▸ EXERCISE DESCRIPTION
Every entry is to be copied exactly as written, and the pictures are to be skipped.

__________________________________________________

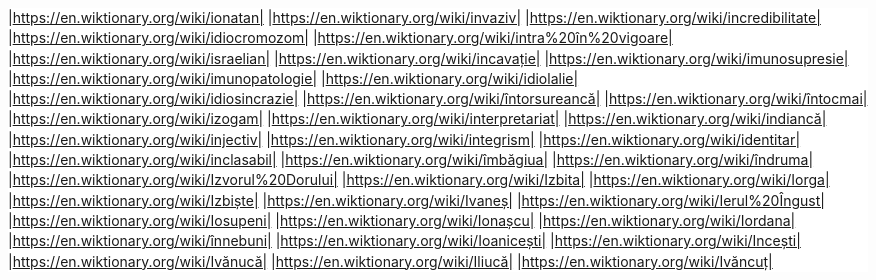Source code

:|https://en.wiktionary.org/wiki/ionatan|
|https://en.wiktionary.org/wiki/invaziv|
|https://en.wiktionary.org/wiki/incredibilitate|
|https://en.wiktionary.org/wiki/idiocromozom|
|https://en.wiktionary.org/wiki/intra%20în%20vigoare|
|https://en.wiktionary.org/wiki/israelian|
|https://en.wiktionary.org/wiki/incavație|
|https://en.wiktionary.org/wiki/imunosupresie|
|https://en.wiktionary.org/wiki/imunopatologie|
|https://en.wiktionary.org/wiki/idiolalie|
|https://en.wiktionary.org/wiki/idiosincrazie|
|https://en.wiktionary.org/wiki/întorsureancă|
|https://en.wiktionary.org/wiki/întocmai|
|https://en.wiktionary.org/wiki/izogam|
|https://en.wiktionary.org/wiki/interpretariat|
|https://en.wiktionary.org/wiki/indiancă|
|https://en.wiktionary.org/wiki/injectiv|
|https://en.wiktionary.org/wiki/integrism|
|https://en.wiktionary.org/wiki/identitar|
|https://en.wiktionary.org/wiki/inclasabil|
|https://en.wiktionary.org/wiki/îmbăgiua|
|https://en.wiktionary.org/wiki/îndruma|
|https://en.wiktionary.org/wiki/Izvorul%20Dorului|
|https://en.wiktionary.org/wiki/Izbita|
|https://en.wiktionary.org/wiki/Iorga|
|https://en.wiktionary.org/wiki/Izbiște|
|https://en.wiktionary.org/wiki/Ivaneș|
|https://en.wiktionary.org/wiki/Ierul%20Îngust|
|https://en.wiktionary.org/wiki/Iosupeni|
|https://en.wiktionary.org/wiki/Ionașcu|
|https://en.wiktionary.org/wiki/Iordana|
|https://en.wiktionary.org/wiki/înnebuni|
|https://en.wiktionary.org/wiki/Ioanicești|
|https://en.wiktionary.org/wiki/Incești|
|https://en.wiktionary.org/wiki/Ivănucă|
|https://en.wiktionary.org/wiki/Iliucă|
|https://en.wiktionary.org/wiki/Ivăncuț|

__________________________________________________

▸ WRITTEN RESPONSE
Source code

:|https://en.wiktionary.org/wiki/ionatan|
|https://en.wiktionary.org/wiki/invaziv|
|https://en.wiktionary.org/wiki/incredibilitate|
|https://en.wiktionary.org/wiki/idiocromozom|
|https://en.wiktionary.org/wiki/intra%20în%20vigoare|
|https://en.wiktionary.org/wiki/israelian|
|https://en.wiktionary.org/wiki/incavație|
|https://en.wiktionary.org/wiki/imunosupresie|
|https://en.wiktionary.org/wiki/imunopatologie|
|https://en.wiktionary.org/wiki/idiolalie|
|https://en.wiktionary.org/wiki/idiosincrazie|
|https://en.wiktionary.org/wiki/întorsureancă|
|https://en.wiktionary.org/wiki/întocmai|
|https://en.wiktionary.org/wiki/izogam|
|https://en.wiktionary.org/wiki/interpretariat|
|https://en.wiktionary.org/wiki/indiancă|
|https://en.wiktionary.org/wiki/injectiv|
|https://en.wiktionary.org/wiki/integrism|
|https://en.wiktionary.org/wiki/identitar|
|https://en.wiktionary.org/wiki/inclasabil|
|https://en.wiktionary.org/wiki/îmbăgiua|
|https://en.wiktionary.org/wiki/îndruma|
|https://en.wiktionary.org/wiki/Izvorul%20Dorului|
|https://en.wiktionary.org/wiki/Izbita|
|https://en.wiktionary.org/wiki/Iorga|
|https://en.wiktionary.org/wiki/Izbiște|
|https://en.wiktionary.org/wiki/Ivaneș|
|https://en.wiktionary.org/wiki/Ierul%20Îngust|
|https://en.wiktionary.org/wiki/Iosupeni|
|https://en.wiktionary.org/wiki/Ionașcu|
|https://en.wiktionary.org/wiki/Iordana|
|https://en.wiktionary.org/wiki/înnebuni|
|https://en.wiktionary.org/wiki/Ioanicești|
|https://en.wiktionary.org/wiki/Incești|
|https://en.wiktionary.org/wiki/Ivănucă|
|https://en.wiktionary.org/wiki/Iliucă|
|https://en.wiktionary.org/wiki/Ivăncuț|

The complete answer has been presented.